Cybersecurity researchers have demonstrated yet another variation of the Rowhammer attack affecting all DRAM (dynamic random-access memory) chips that bypasses currently deployed mitigations, thereby effectively compromising the security of the devices.
The new technique — dubbed "Blacksmith" (CVE-2021-42114, CVSS score: 9.0) — is designed to trigger bit flips on target refresh rate-enabled DRAM chips with the help of novel "non-uniform and frequency-based" memory access patterns, according to a study jointly published by academics from ETH Zurich, Vrije Universiteit Amsterdam, and Qualcomm Technologies.
Originally disclosed in 2014, Rowhammer refers to a fundamental hardware vulnerability that could be abused to alter or corrupt memory contents by taking advantage of DRAM's tightly-packed, matrix-like memory cell architecture to repeatedly access certain rows (aka "aggressors") that induces an electrical disturbance large enough to cause the capacitors in neighbouring rows to leak charge faster and flip bits stored in the "victim" rows adjacent to them.

**Directions**:
1. According to the Rowhammer passage, which institutions jointly published the study describing Blacksmith?
2. Continue the Rowhammer passage, starting after its final sentence.
The listing that follows the Rowhammer passage comes from a separate source.

(Records from a data collection)
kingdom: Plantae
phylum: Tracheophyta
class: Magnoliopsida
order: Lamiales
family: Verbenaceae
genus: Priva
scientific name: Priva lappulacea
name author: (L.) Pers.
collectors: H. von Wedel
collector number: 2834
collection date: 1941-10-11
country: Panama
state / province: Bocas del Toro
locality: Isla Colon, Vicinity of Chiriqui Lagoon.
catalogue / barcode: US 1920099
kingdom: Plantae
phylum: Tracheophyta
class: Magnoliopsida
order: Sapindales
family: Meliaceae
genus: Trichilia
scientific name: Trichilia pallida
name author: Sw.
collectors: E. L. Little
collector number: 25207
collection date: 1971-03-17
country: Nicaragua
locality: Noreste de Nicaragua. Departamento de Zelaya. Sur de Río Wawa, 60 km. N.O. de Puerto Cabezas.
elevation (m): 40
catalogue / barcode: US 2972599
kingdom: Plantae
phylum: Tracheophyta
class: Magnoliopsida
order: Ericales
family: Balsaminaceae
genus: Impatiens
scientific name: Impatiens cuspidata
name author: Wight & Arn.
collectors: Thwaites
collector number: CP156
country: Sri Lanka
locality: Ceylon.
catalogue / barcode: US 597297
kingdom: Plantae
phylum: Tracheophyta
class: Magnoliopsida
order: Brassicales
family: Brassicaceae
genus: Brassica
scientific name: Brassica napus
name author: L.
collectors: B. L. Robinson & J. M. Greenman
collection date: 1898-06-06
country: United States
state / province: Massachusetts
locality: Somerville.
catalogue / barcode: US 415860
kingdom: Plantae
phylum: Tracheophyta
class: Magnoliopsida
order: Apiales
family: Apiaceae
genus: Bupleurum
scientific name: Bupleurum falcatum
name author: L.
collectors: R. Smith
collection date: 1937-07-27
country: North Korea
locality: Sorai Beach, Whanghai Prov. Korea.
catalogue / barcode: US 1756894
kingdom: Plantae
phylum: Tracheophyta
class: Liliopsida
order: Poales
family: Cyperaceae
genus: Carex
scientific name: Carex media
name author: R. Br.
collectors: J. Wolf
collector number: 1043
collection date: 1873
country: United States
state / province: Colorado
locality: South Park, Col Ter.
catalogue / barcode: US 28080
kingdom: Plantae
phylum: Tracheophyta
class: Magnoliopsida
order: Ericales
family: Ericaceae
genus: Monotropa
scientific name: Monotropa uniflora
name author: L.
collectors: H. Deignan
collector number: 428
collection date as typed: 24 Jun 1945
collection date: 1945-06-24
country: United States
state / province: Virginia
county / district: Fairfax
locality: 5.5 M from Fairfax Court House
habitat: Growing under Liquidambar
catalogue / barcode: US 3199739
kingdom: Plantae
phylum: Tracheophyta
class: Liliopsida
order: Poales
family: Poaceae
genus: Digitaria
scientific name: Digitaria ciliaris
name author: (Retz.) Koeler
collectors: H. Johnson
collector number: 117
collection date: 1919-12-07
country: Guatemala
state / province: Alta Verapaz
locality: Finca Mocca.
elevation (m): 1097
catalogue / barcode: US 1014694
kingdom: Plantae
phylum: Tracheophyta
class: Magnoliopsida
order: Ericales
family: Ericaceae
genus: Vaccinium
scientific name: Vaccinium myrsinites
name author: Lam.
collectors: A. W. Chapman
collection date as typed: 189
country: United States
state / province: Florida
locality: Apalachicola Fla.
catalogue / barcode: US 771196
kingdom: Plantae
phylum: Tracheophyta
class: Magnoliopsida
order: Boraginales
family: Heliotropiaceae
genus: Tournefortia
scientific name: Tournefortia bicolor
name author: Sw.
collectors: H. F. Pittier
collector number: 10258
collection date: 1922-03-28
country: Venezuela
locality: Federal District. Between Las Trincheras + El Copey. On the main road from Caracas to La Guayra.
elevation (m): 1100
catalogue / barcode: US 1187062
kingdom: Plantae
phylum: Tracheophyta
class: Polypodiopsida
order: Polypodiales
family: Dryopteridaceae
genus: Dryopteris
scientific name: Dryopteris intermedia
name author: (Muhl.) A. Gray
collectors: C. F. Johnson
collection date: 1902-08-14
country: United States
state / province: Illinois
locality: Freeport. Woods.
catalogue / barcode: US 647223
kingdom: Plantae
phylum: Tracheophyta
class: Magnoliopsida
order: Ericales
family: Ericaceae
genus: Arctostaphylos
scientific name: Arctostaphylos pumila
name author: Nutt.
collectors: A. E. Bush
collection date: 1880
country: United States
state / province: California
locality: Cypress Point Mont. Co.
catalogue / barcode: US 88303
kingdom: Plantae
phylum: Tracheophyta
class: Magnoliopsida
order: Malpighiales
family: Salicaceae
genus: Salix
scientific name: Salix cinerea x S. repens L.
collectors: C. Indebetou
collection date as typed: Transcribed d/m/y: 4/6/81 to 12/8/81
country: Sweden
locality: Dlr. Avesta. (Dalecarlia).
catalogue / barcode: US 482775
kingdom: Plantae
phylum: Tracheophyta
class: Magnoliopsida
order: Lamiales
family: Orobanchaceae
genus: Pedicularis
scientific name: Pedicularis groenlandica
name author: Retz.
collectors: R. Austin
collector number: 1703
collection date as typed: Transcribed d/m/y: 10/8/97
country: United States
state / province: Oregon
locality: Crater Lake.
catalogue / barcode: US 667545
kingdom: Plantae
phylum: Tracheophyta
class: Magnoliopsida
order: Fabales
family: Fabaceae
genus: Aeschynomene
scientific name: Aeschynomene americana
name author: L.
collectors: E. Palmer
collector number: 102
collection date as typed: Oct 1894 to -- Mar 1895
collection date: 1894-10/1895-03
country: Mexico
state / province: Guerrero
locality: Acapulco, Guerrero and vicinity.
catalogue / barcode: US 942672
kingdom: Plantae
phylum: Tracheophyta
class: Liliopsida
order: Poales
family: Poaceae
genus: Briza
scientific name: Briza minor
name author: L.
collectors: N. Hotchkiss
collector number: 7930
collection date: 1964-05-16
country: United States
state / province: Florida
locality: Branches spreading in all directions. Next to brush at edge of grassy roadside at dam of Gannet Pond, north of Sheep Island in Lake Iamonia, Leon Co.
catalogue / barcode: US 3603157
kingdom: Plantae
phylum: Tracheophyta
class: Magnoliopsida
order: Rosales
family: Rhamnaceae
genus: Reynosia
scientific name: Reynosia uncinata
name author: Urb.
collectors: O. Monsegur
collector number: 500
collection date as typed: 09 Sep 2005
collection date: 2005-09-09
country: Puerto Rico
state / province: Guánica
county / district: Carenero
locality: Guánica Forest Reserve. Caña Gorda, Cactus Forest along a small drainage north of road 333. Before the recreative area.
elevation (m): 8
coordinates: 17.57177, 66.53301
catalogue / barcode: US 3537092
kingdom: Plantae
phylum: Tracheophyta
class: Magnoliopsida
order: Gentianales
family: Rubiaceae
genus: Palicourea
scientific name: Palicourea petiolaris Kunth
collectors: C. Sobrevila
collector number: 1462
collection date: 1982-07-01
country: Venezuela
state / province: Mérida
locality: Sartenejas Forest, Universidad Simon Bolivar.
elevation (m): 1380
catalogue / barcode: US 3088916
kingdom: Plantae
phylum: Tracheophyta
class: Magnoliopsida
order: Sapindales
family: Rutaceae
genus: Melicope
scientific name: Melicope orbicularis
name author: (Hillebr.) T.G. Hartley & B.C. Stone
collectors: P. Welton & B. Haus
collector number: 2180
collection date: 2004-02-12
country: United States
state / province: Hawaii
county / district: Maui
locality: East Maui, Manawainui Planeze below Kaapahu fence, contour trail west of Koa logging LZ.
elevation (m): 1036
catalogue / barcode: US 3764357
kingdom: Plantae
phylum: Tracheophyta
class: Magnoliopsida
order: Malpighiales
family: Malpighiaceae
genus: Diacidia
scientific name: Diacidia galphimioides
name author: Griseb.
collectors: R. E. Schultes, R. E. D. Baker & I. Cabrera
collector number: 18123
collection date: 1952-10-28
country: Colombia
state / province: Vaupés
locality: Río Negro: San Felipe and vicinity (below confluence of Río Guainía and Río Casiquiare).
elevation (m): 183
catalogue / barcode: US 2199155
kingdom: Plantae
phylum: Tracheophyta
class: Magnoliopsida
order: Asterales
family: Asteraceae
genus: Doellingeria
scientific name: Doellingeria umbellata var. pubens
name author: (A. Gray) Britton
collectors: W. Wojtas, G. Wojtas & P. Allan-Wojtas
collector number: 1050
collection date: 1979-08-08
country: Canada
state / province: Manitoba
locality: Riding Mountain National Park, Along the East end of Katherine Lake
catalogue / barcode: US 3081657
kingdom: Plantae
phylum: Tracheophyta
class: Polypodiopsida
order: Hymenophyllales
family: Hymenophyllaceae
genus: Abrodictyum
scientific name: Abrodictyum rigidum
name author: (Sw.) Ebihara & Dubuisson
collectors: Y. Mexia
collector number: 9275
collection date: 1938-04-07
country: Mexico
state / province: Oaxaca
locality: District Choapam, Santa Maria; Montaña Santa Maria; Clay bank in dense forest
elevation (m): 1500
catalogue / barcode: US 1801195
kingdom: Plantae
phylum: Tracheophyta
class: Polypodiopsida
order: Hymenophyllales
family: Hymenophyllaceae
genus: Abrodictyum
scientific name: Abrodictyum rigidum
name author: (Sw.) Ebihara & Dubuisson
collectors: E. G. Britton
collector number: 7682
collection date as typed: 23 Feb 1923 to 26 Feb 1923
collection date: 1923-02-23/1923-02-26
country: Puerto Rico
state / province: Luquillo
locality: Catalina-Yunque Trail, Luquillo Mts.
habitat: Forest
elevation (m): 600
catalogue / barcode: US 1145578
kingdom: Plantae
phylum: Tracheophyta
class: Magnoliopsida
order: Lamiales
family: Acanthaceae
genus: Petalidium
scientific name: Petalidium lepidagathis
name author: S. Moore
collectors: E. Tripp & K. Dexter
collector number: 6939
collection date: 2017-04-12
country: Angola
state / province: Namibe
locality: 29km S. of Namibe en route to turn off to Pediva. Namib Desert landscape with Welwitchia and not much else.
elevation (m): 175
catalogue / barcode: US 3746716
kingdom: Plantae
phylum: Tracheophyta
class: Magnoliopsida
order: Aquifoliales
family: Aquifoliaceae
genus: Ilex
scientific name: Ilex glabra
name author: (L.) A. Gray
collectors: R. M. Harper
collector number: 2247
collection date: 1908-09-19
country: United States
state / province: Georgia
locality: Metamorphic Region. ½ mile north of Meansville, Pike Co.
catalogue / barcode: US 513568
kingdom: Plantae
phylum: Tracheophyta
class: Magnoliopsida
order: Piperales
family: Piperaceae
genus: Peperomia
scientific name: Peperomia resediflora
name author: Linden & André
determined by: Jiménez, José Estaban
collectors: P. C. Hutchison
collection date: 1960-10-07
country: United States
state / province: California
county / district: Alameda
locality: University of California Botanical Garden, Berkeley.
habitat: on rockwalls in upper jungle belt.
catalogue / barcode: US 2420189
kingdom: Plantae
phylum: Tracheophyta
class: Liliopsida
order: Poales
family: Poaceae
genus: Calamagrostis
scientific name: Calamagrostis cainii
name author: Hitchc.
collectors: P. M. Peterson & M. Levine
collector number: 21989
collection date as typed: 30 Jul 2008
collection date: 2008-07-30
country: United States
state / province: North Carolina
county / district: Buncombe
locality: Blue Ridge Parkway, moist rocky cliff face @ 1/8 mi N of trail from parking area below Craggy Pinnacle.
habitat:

**Answers to the tasks**:
1. ETH Zurich, Vrije Universiteit Amsterdam, and Qualcomm Technologies.

2.
A double-sided Rowhammer access pattern sandwiches a victim row in between two aggressor rows, maximizing the bit flips in the victim row. Another method called Half-Double, as established by Google researchers earlier this May, leverages the weak coupling between two memory rows that are not immediately adjacent to each other but one row removed to tamper with data stored in memory and, in principle, even gain unfettered access to the system.
To thwart attacks of this kind, modern memory modules come equipped with a dedicated in-memory defense mechanism called Target Row Refresh (TRR), which aims to detect the aggressor rows that are frequently accessed and refresh their neighbors before their charge leak results in data corruption, thus forestalling any possible bit flips.
However, recent research such as TRRespass, SMASH, and Half-Double have determined that TRR-based mitigations alone are insufficient to fully protect devices against Rowhammer attacks. Blacksmith is the latest work to join the list of methods that can completely circumvent TRR protections to activate bit errors on TRR-enabled DDR4 devices.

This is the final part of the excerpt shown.